Paroles de jurés (13)
Par Mme V., juré en 2013
Réaction à l’avis du tirage au sort : Je n’ai pas eu une réaction très positive, je l’avoue…Beaucoup de questions : Pourquoi moi ? Mes enfants, mon travail ? Un mari en déplacement pour 4 mois … Comment vais-je m’organiser ? Qu’est-ce qui m’attend ? Quels types de crimes vais-je être emmenée à juger ? Peur de l’inconnu en fait …
Révision de la liste des jurés : Cette révision a un côté très dissuasif. Expliquer à la barre, devant une assemblée inconnue, les raisons pour lesquelles on souhaiterait être dispensé, devient de suite très difficile et presque inutile.
Réunion de présentation : Complète et suffisante. Peut-être serait-il utile d’apporter des précisions claires sur la rémunération/l’indemnisation d’autant plus que le document qui nous est adressé avec la convocation n’a pas été actualisé.
Tirage au sort du jury de chaque affaire : Episode très stressant, du moins en ce qui me concerne. Sans doute une appréhension par rapport à ce que l’on va entendre, voir et devoir juger …

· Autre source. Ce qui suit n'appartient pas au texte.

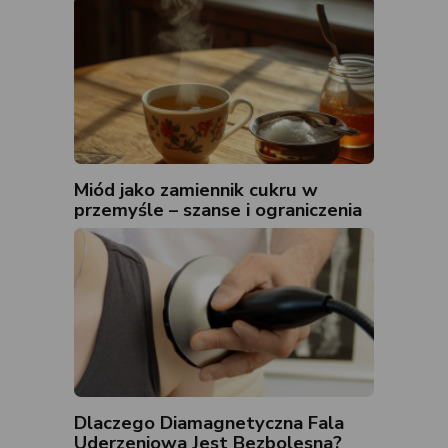
Miód jako zamiennik cukru w
przemyśle – szanse i ograniczenia
Dlaczego Diamagnetyczna Fala
Uderzeniowa Jest Bezbolesna?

Le procès dans son déroulement et ses acteurs : Grande découverte ! Très intéressant, notamment les professionnels (experts psychologues, experts psychiatres, enquêteurs de personnalités, médecins). Moments difficiles et prenants : les témoignages des victimes (des phrases, des récits me reviennent encore …). Episodes curieux et quelques fois « amusants » : les plaidoiries des avocats de la défense.
Le délibéré : Moment difficile …. Surtout lors du vote sur la durée de la peine. Il y a eu des situations dans lesquelles la durée de la peine n’a fait aucun doute et d’autres où la décision a été plus compliquée à prendre. C’est à ce moment-là que les échanges autour de la table peuvent nous aider à statuer.
Difficultés et intérêts de la fonction de juré : La principale difficulté est de savoir si l’on a les capacités à pouvoir juger ces accusés. Nous, citoyens, novices, nous allons très certainement être amenés à condamner des individus ! Ceci est une lourde responsabilité !
Le principal intérêt de la fonction de juré est de comprendre le cheminement qui intervient dans une décision de justice, même si au travers de notre courte expérience de « juré d’un jour » nous n’en avons découvert sûrement que les grandes lignes.
L’application et le calcul de réduction des peines se sont révélés très intéressants mais je le reconnais, injustes parfois. Peut-être parce que l’on a tendance à se mettre à la place de la victime. Il est d’ailleurs bien regrettable que les victimes ou familles de victimes aient à attendre des années avant de voir leurs agresseurs jugés et condamnés. Des moyens supplémentaires doivent être mis à la disposition de la justice française pour avancer dans ce domaine.
Je sais dorénavant ce qu’il se passe de l’autre côté de la cour d’assises et je réaffirme qu’il n’est pas facile de condamner un accusé même si ce dernier reconnait sa culpabilité, même si je sais qu’il existe des procès bien plus difficiles et compliqués que ceux auxquels j’ai assisté.
Depuis le mois dernier, je suis beaucoup plus attentive à ce que je peux lire ou entendre, traitant de problème de justice, de révision de loi (récidive notamment), … et paradoxalement j’évite quelques fois les reportages télévisés traitant de procès sans doute parce que l’expérience vécue est encore bien présente.
Cette expérience, très intéressante et enrichissante mais dont on ne ressort pas psychologiquement indemne, m’a aussi permis d’apprécier ces moments d’échanges et de partage avec le Président, avec les juges assesseurs et avec mes « collègues jurés ».